Plagues of Night is written by David R. George III, a Star Trek veteran vilified by fans over his earlier novel that was part of the Typhon Pact series. Rough Beasts of Empire of course dealt with the shocking divorce of Captain Sisko and Kasidy Yates. Plagues of Night however tries to tie-up all the earlier Typhon Pact novels by describing the events from the previous stories from the ‘Point of View’ of other characters in the first few chapters, sadly at first I didn’t know what the author was trying to do as I thought that history was repeating itself with these events. If that is the opinion of an experienced Star Trek reader than what will other less learned readers make of it?
The storyline follows almost all the main characters from The Next Generation and Deep Space 9. Even Spock makes an important appearance, each character has their own chapter and some of them have two or more.
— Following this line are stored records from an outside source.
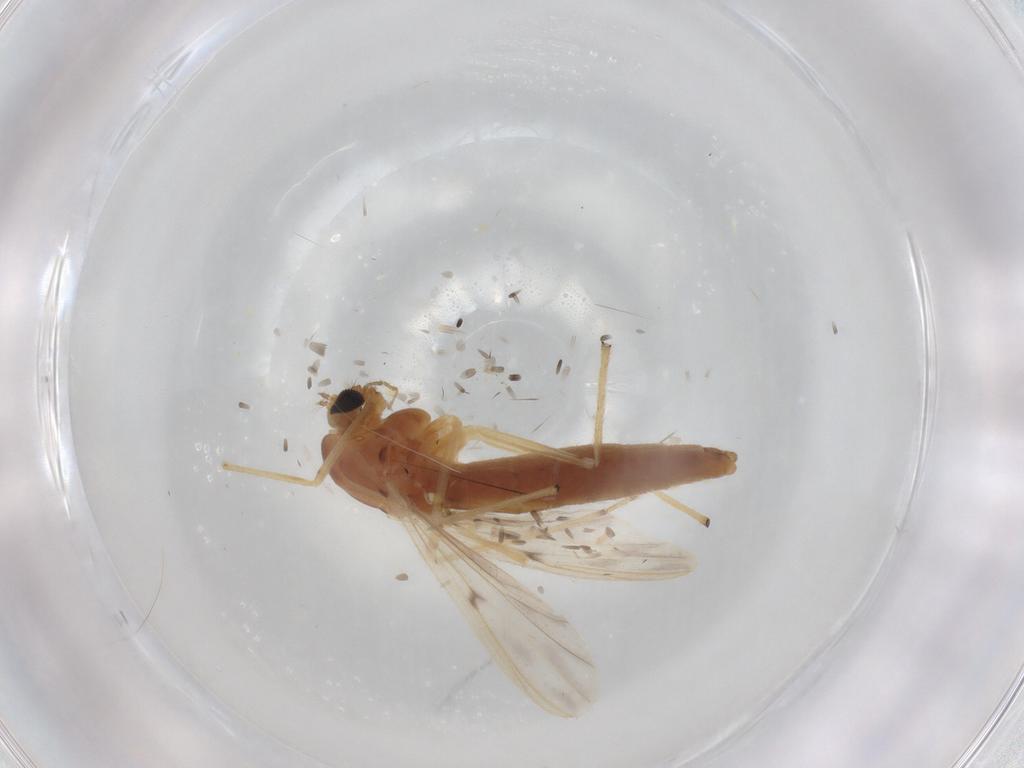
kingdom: Animalia
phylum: Arthropoda
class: Insecta
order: Diptera
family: Chironomidae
The structure seems similar to that of George R. Martin’s A Song of Ice and Fire where the chapters are divided into each characters ‘Point of View’. In Plagues of Night it so happens that the opinions of characters contradict that from what they said earlier when the reader is privileged to thoughts of another character, often this is just a gimmick but sometimes with the ‘high politics’ between the Typhon Pact and Khitomer Accords it works well.
Sadly Plagues of Night suffers from storylines that are just not interesting, an example is Captain Sisko and his efforts to explain why he wants to leave Kasidy and his daughter Rebecca, although we may know that it is perhaps the right thing to do his character still comes of as arrogant and even as boring. The pacing of this storyline is also very slow. The second storyline that doesn’t work is that of Prynn Tenmei and her comatose father Commander Elias Vaughn, in fact the story was so boring and superfluous that I was often checking to see how many pages that particular chapter still had left. That’s not a good sign with most books, luckily the other 80 percent or so of this book is just brilliantly well written with interwoven storylines that makes well use of the ‘Point of View’ gimmick. Had those superfluous chapters been cut than the story wouldn’t have suffered at all but the pacing would have been tremendously fast, quite a shame I think.
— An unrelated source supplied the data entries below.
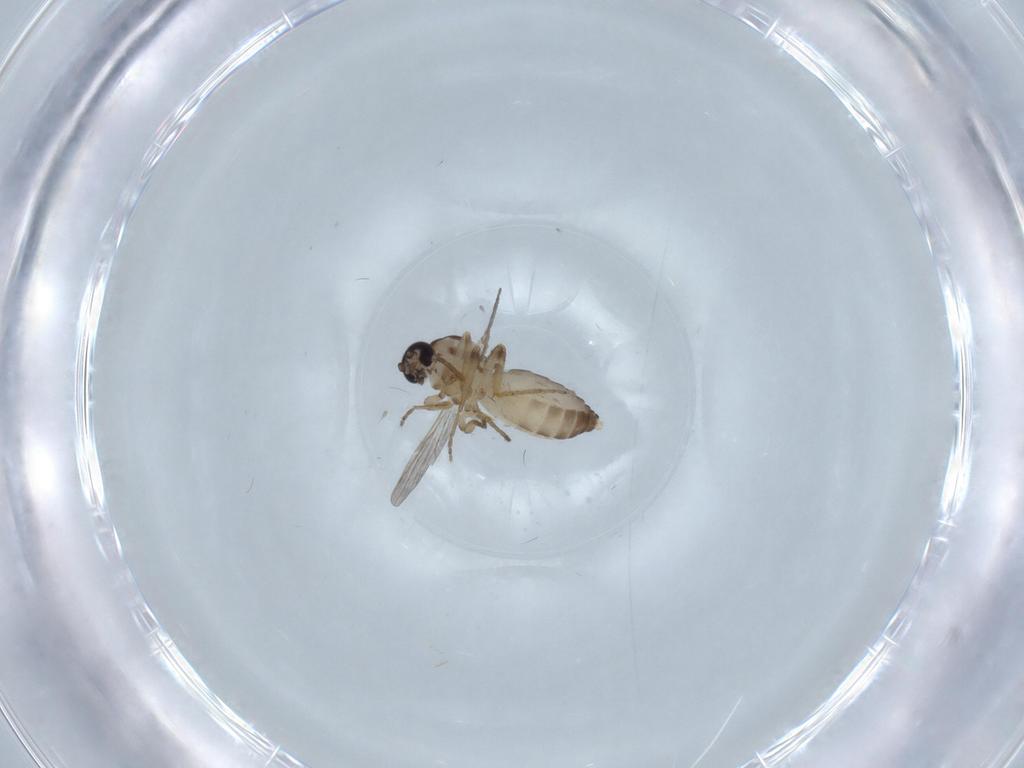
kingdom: Animalia
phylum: Arthropoda
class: Insecta
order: Diptera
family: Ceratopogonidae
The story also follows characters that are Breen and Romulan, shining new light on both races while maintaining the aura of mystery surrounding both. The small chapter of the chairwoman of the Tal Shiar, Sela, was a little short and didn’t deepen out her character any further than what has already been established back when The Next Generation was still airing on TV. Whereas the author isn’t afraid of showing the darker sides of even our favorite characters he didn’t dare to elaborate on the reason for Sela’s rabid anti-Federation feelings, making her appear as bad guy out of a James Bond movie.
The chapters that follows Ro Laren as she is in the beginning stage of hunting down a saboteur on DS9 while being the stations commanding officer is in my opinions the sole interesting storyline that takes place on the station, again another favorite character, that of Vedek Kira Nerys, comes of as slow and rather dull.
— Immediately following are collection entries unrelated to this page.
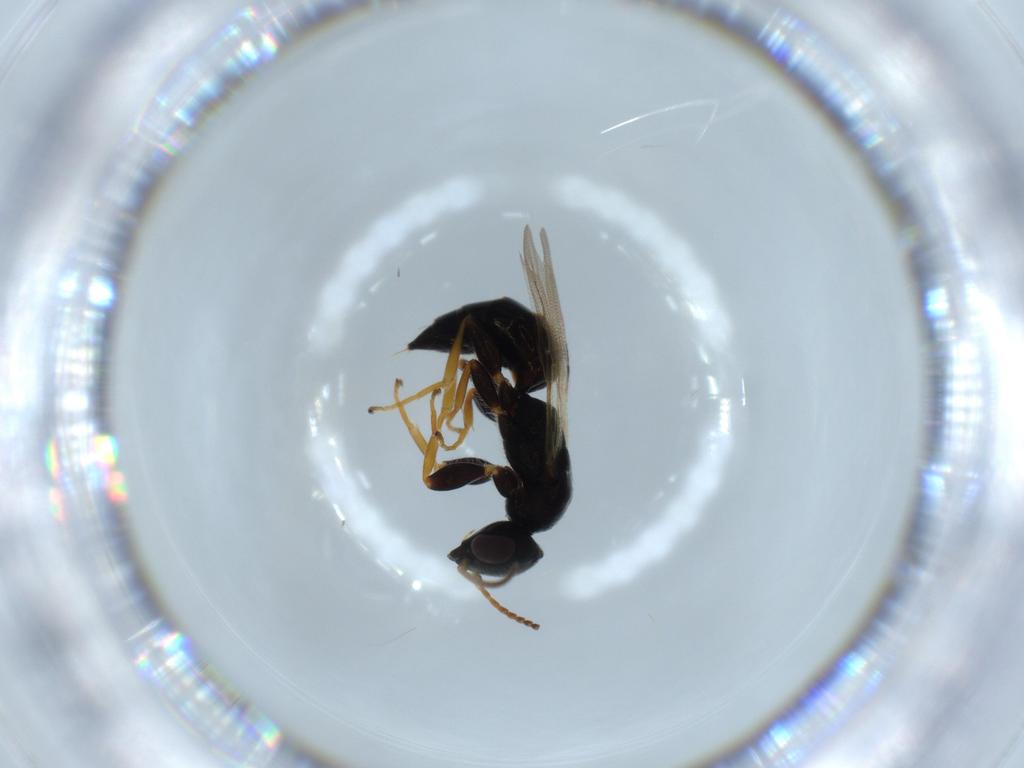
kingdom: Animalia
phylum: Arthropoda
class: Insecta
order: Hymenoptera
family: Bethylidae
Other storylines follow characters such President Nan Bacco, Praetor Kamenor, Captain Picard, Worf, the Romulan Tomalak and several more. The first two characters really shine in this novel while the others are mostly of what we can expect of them. In the case of Praetor Kamenor, the author manages deftly to describe that her character had before been married to a woman while describing her political scheming as something out of The West Wing.
Plagues of Night is to be followed soon by its sequel Raise the Dawn which is to be released on June 26th, after which we will have to wait until September for the Typhon Pact storyline to continue.
I feel that Plagues of Night was mostly an introduction to what should be a more exciting Raise the Dawn and as such feel that it might have been better not to split the story into two merely for the sake of sales.
Score; 7.5 / 10. Several chapters really drag this novel down.